• [Problem statement] Only the lines below from the one that contains "Georgia. From early" through the one that contains "Koçullu Mah. Muratlı" should appear in your answer, exact and without pictures.

(Records from a collection)
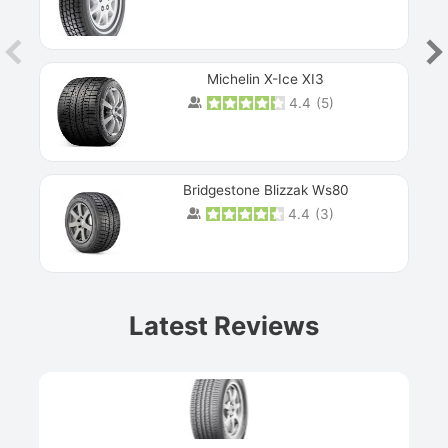
Michelin X-Ice XI3
4.4
(
5
)
Bridgestone Blizzak Ws80
4.4
(
3
)
Prev
Latest Reviews
Next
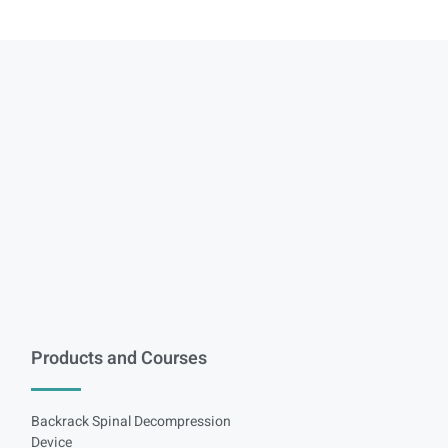
Products and Courses
Backrack Spinal Decompression
Device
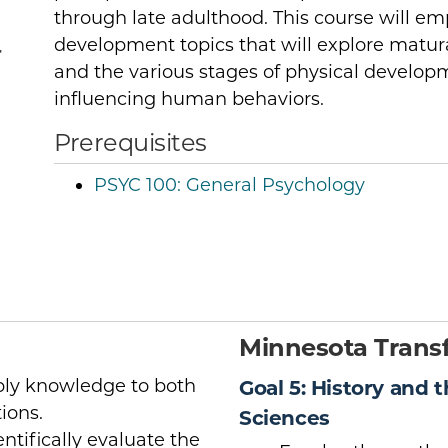
through late adulthood. This course will em
development topics that will explore matu
r
and the various stages of physical develo
influencing human behaviors.
Prerequisites
PSYC 100:
General Psychology
Minnesota Transf
pply knowledge to both
Goal 5: History and 
ions.
Sciences
entifically evaluate the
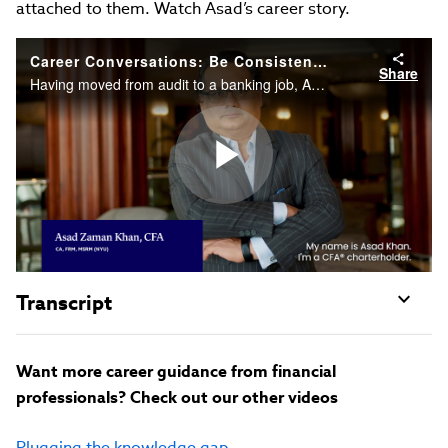
attached to them. Watch Asad’s career story.
Career Conversations: Be Consistent, and Don’t Give Up
Share
Having moved from audit to a banking job, Asad Zaman Khan, CFA, realized that he needed to improve his understanding of banking products and the risks attached to them. Watch Asad’s career story.
Play
Video
Transcript
Want more career guidance from financial
professionals? Check out our other videos
Plugging the knowledge gap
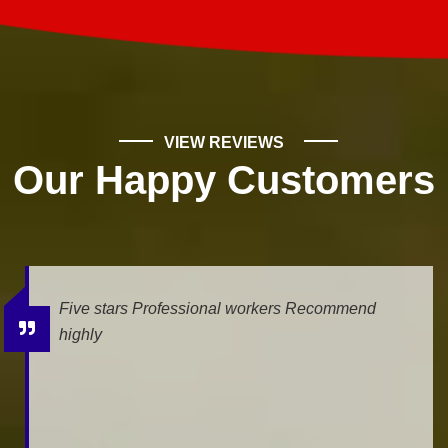
VIEW REVIEWS
Our Happy Customers
Five stars Professional workers Recommend
highly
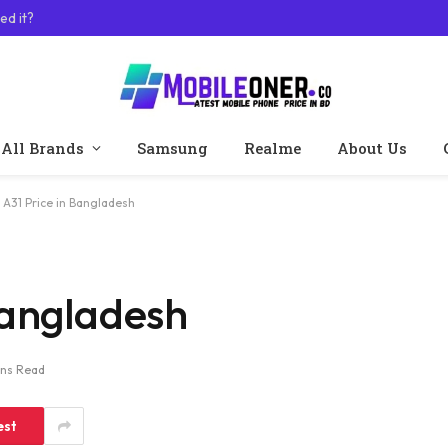
ed it?
All Brands
Samsung
Realme
About Us
A31 Price in Bangladesh
Bangladesh
ins Read
est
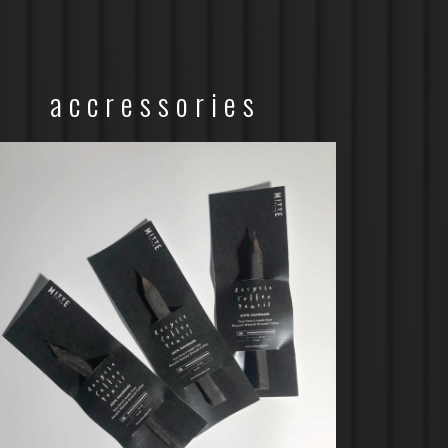
accressories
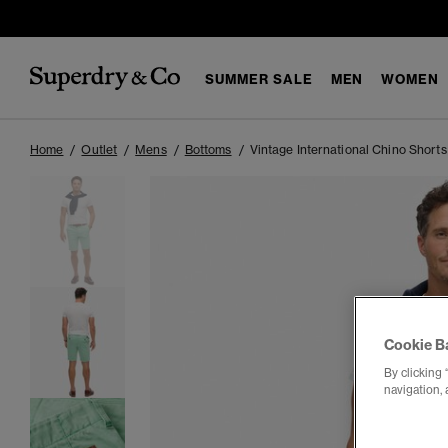
SUMMER SALE
MEN
WOMEN
Home
Outlet
Mens
Bottoms
Vintage International Chino Shorts
Cookie B
By clicking 
navigation, 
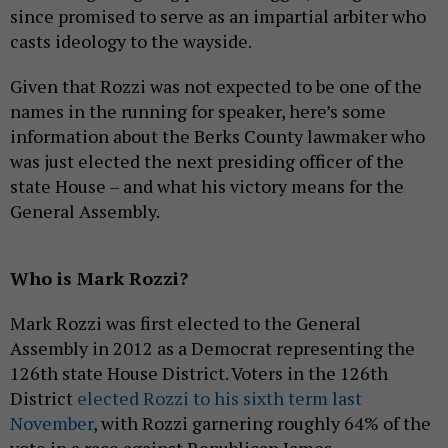
since promised to serve as an impartial arbiter who
casts ideology to the wayside.
Given that Rozzi was not expected to be one of the
names in the running for speaker, here’s some
information about the Berks County lawmaker who
was just elected the next presiding officer of the
state House – and what his victory means for the
General Assembly.
Who is Mark Rozzi?
Mark Rozzi was first elected to the General
Assembly in 2012 as a Democrat representing the
126th state House District. Voters in the 126th
District
elected Rozzi to his sixth term last
November
, with Rozzi garnering roughly 64% of the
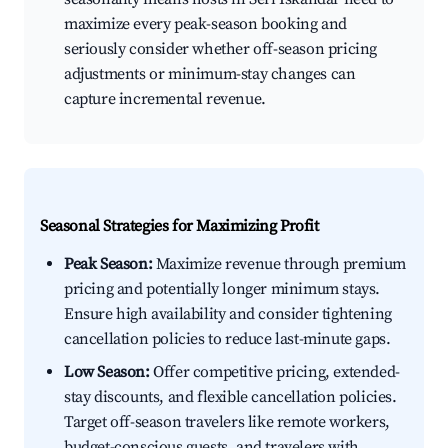
maximize every peak-season booking and
seriously consider whether off-season pricing
adjustments or minimum-stay changes can
capture incremental revenue.
Seasonal Strategies for Maximizing Profit
Peak Season:
Maximize revenue through premium
pricing and potentially longer minimum stays.
Ensure high availability and consider tightening
cancellation policies to reduce last-minute gaps.
Low Season:
Offer competitive pricing, extended-
stay discounts, and flexible cancellation policies.
Target off-season travelers like remote workers,
budget-conscious guests, and travelers with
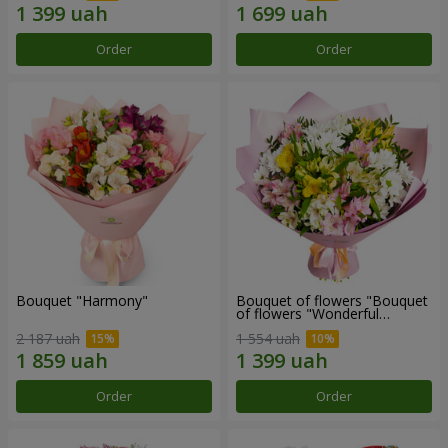
Order
Order
Bouquet "Harmony"
Bouquet of flowers "Bouquet
of flowers "Wonderful
mood""
2 187 uah
1 554 uah
Order
Order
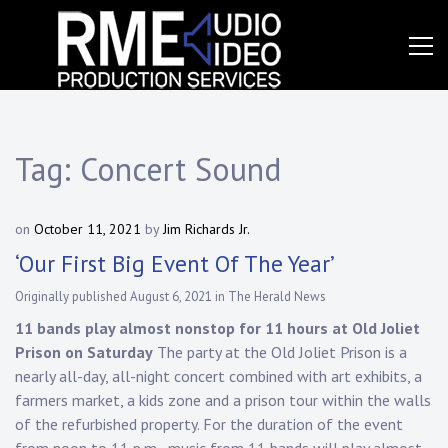
Skip
to
content
Event
RME
Production
Services
Audio
Video,
Tag:
Concert Sound
Inc.
on
October 11, 2021
by
Jim Richards Jr.
‘Our First Big Event Of The Year’
Originally published August 6, 2021 in The Herald News
11 bands play almost nonstop for 11 hours at Old Joliet
Prison on Saturday
The party at the Old Joliet Prison is a
nearly all-day, all-night concert combined with art exhibits, a
farmers market, a kids zone and a prison tour within the walls
of the refurbished property. For the duration of the event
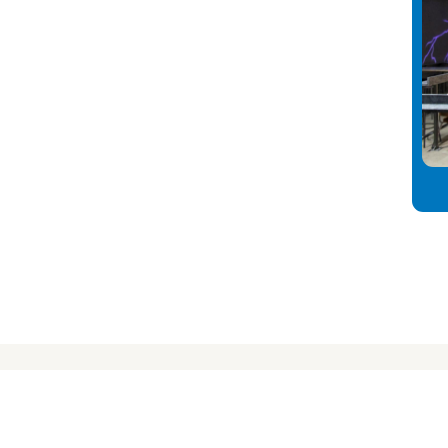
nect
info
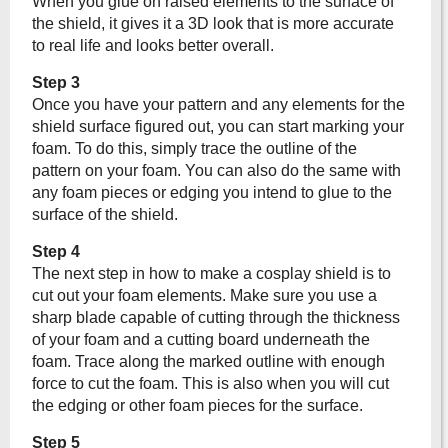
When you glue on raised elements to the surface of
the shield, it gives it a 3D look that is more accurate
to real life and looks better overall.
Step 3
Once you have your pattern and any elements for the
shield surface figured out, you can start marking your
foam. To do this, simply trace the outline of the
pattern on your foam. You can also do the same with
any foam pieces or edging you intend to glue to the
surface of the shield.
Step 4
The next step in how to make a cosplay shield is to
cut out your foam elements. Make sure you use a
sharp blade capable of cutting through the thickness
of your foam and a cutting board underneath the
foam. Trace along the marked outline with enough
force to cut the foam. This is also when you will cut
the edging or other foam pieces for the surface.
Step 5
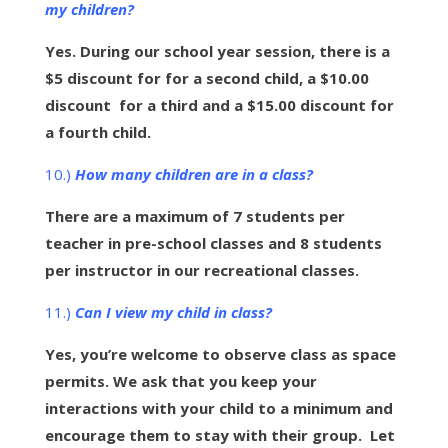
my children?
Yes. During our school year session, there is a
$5 discount for for a second child, a $10.00
discount for a third and a $15.00 discount for
a fourth child.
10.)
How many children are in a class?
There are a maximum of 7 students per
teacher in pre-school classes and 8 students
per instructor in our recreational classes.
11.)
Can I view my child in class?
Yes, you’re welcome to observe class as space
permits. We ask that you keep your
interactions with your child to a minimum and
encourage them to stay with their group. Let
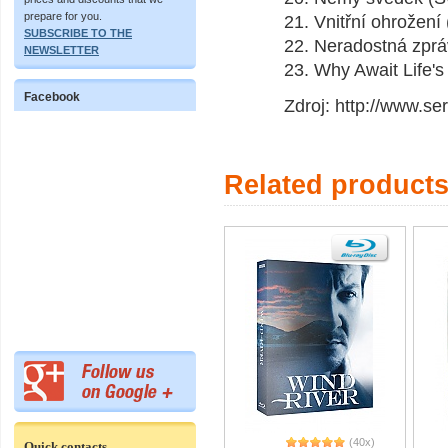
prepare for you.
21. Vnitřní ohrožen
SUBSCRIBE TO THE
22. Neradostná zprá
NEWSLETTER
23. Why Await Life's
Facebook
Zdroj: http://www.se
Related product
(40x)
Quick contacts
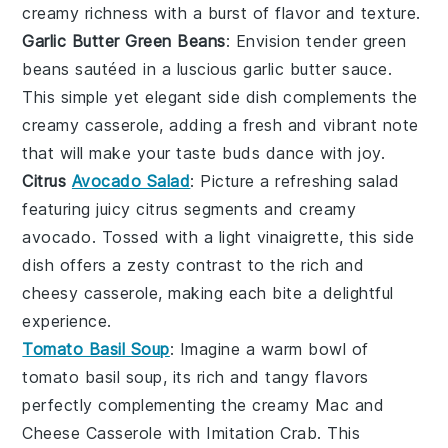
creamy richness with a burst of flavor and texture.
Garlic Butter Green Beans
: Envision tender
green
beans
sautéed in a luscious
garlic butter
sauce.
This simple yet elegant side dish complements the
creamy casserole, adding a fresh and vibrant note
that will make your taste buds dance with joy.
Citrus
Avocado Salad
: Picture a refreshing
salad
featuring juicy
citrus segments
and creamy
avocado
. Tossed with a light
vinaigrette
, this side
dish offers a zesty contrast to the rich and
cheesy casserole, making each bite a delightful
experience.
Tomato Basil Soup
: Imagine a warm bowl of
tomato basil soup
, its rich and tangy flavors
perfectly complementing the creamy
Mac and
Cheese Casserole with Imitation Crab
. This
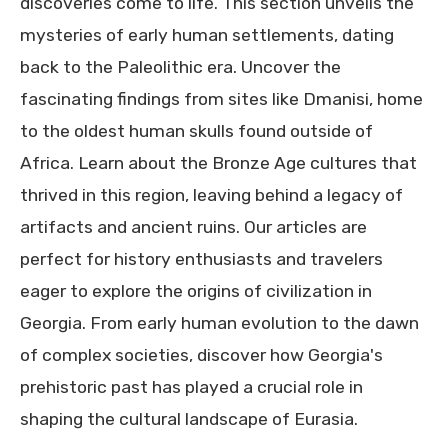
discoveries come to life. This section unveils the
mysteries of early human settlements, dating
back to the Paleolithic era. Uncover the
fascinating findings from sites like Dmanisi, home
to the oldest human skulls found outside of
Africa. Learn about the Bronze Age cultures that
thrived in this region, leaving behind a legacy of
artifacts and ancient ruins. Our articles are
perfect for history enthusiasts and travelers
eager to explore the origins of civilization in
Georgia. From early human evolution to the dawn
of complex societies, discover how Georgia's
prehistoric past has played a crucial role in
shaping the cultural landscape of Eurasia.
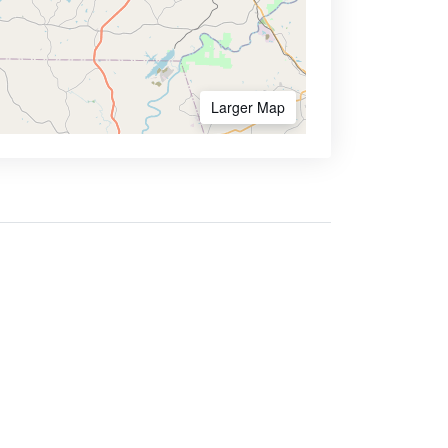
Larger Map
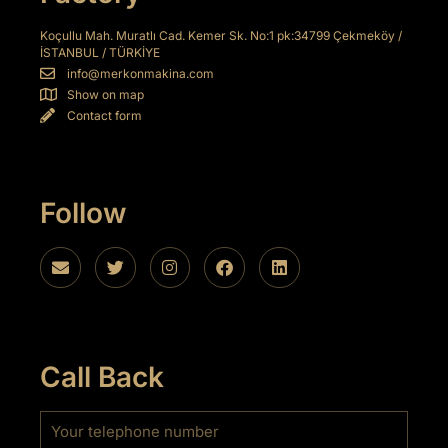
Koçullu Mah. Muratlı Cad. Kemer Sk. No:1 pk:34799 Çekmeköy /
İSTANBUL / TÜRKİYE
info@merkonmakina.com
Show on map
Contact form
Follow
Call Back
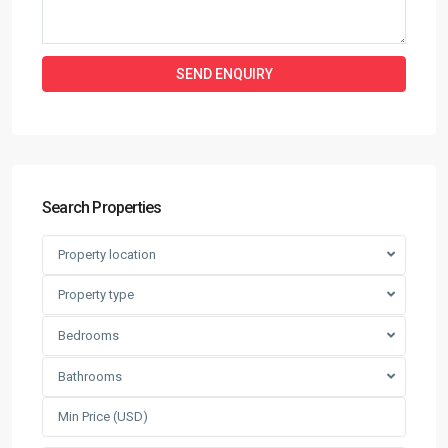
Search Properties
Property location
Property type
Bedrooms
Bathrooms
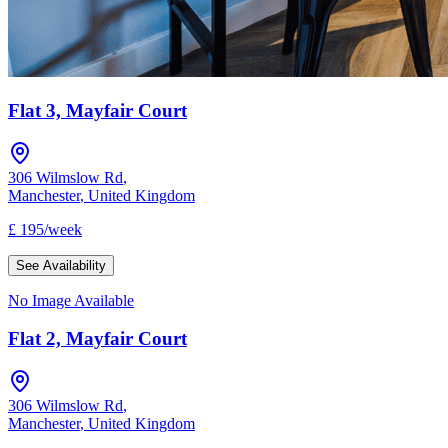
Flat 3, Mayfair Court
306 Wilmslow Rd
,
Manchester
,
United Kingdom
£
195
/
week
See Availability
No Image Available
Flat 2, Mayfair Court
306 Wilmslow Rd
,
Manchester
,
United Kingdom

• [Solution to this problem]
Georgia. From early human evolution to the dawn
of complex societies, discover how Georgia's
prehistoric past has played a crucial role in
shaping the cultural landscape of Eurasia.
Larger Map
Koçullu Mah. Muratlı Cad. Kemer Sk. No:1 pk:34799 Çekmeköy /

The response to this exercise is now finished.